* PASSAGE TO READ *
━━━━━━━━
Kilternan Stakes (Paddy Power Stakes)
- Class: Group 3
- Location: Leopardstown County Dublin, Ireland
- Inaugurated: 2001
- Race type: Flat / Thoroughbred
- Sponsor: Paddy Power
- Website: Leopardstown

Race information
- Distance: 1m 4f (2,414 metres)
- Surface: Turf
- Track: Left-handed
- Qualification: Three-years-old and up excluding Group 1 winners
- Weight: 9 st 1 lb (3yo); 9 st 9 lb (4yo+) Allowances 3 lb for fillies and mares Penalties 5 lb for Group 2 win* 3 lb for Group 3 win* * since 1 January
- Purse: €94,000 (2021) 1st: €59,000

= Kilternan Stakes =

Flat horse race in Ireland

The Kilternan Stakes, currently known for sponsorship purposes as the Paddy Power Stakes, is a Group 3 flat horse race in Ireland open to thoroughbreds aged three years or older. It is run at Leopardstown over a distance of 1 mile and 4 furlongs (2,414 metres) and it is scheduled to take place each year in September.

==History==
Leopardstown's Trigo Stakes was temporarily switched to the venue's Irish Champion Stakes meeting in September 1999. It returned to its usual late-October fixture the following year, but a similar race called the Foxrock Stakes was retained in September.

The race became known as the Kilternan Stakes in 2001. It was named after Kilternan, a village located to the south of Leopardstown. For a period the event was classed at Listed level. It was promoted to Group 3 status in 2006. Since 2018 the race has been sponsored by Paddy Power, having previously been sponsored by KPMG. In 2014 it became part of the Irish Champions Weekend fixture and the distance was increased to 1 mile 4 furlongs from its previous distance of 1 mile 2 furlongs.
━━━━━━━━
Collected data:

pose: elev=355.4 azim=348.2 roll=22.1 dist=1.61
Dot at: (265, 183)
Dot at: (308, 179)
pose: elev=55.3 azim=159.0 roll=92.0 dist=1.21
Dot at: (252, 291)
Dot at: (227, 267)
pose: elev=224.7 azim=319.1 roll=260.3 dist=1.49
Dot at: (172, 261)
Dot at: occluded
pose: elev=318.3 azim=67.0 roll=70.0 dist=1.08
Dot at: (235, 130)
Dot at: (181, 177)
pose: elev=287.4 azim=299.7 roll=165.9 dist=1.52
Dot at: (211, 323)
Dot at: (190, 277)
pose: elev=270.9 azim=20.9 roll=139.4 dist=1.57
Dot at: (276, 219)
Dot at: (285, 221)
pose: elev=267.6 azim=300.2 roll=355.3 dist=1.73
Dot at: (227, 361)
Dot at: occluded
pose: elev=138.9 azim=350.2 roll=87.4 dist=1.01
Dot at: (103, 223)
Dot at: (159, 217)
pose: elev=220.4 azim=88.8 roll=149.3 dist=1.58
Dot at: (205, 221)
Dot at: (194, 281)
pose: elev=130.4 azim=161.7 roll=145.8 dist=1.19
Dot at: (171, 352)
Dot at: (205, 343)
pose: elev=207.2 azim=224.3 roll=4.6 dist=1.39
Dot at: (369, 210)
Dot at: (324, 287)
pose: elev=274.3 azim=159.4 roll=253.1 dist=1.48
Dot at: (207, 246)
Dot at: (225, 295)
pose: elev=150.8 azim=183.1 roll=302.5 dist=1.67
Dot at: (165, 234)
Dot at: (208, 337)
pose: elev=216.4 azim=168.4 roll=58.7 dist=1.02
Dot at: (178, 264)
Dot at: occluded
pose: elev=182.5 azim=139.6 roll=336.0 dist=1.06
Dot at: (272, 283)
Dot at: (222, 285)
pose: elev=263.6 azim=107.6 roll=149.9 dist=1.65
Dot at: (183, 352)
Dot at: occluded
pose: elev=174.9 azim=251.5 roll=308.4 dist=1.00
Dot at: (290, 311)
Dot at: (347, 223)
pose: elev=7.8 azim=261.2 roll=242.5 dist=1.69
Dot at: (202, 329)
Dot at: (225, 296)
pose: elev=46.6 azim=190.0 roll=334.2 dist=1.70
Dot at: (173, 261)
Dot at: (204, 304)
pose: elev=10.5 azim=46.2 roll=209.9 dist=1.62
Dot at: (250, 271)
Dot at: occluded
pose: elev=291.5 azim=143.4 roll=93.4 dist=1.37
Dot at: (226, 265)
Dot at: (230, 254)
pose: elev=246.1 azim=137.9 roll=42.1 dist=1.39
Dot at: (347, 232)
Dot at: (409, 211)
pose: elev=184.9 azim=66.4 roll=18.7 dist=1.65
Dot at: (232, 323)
━━━━━━━━
* EXERCISE REQUIREMENTS *
A – Summarize the text about the Kilternan Stakes in two sentences.
B – According to the text about the Kilternan Stakes, which company sponsored the race before Paddy Power?

* ANSWER SET *
A – The Kilternan Stakes, sponsored as the Paddy Power Stakes since 2018, is a Group 3 flat race at Leopardstown in Ireland for thoroughbreds aged three or older, run each September over 1 mile 4 furlongs. It took its name in 2001 from Kilternan, a village south of Leopardstown, and was classed at Listed level for a period before being promoted to Group 3 in 2006; in 2014 it joined Irish Champions Weekend and was lengthened from 1 mile 2 furlongs.

B – KPMG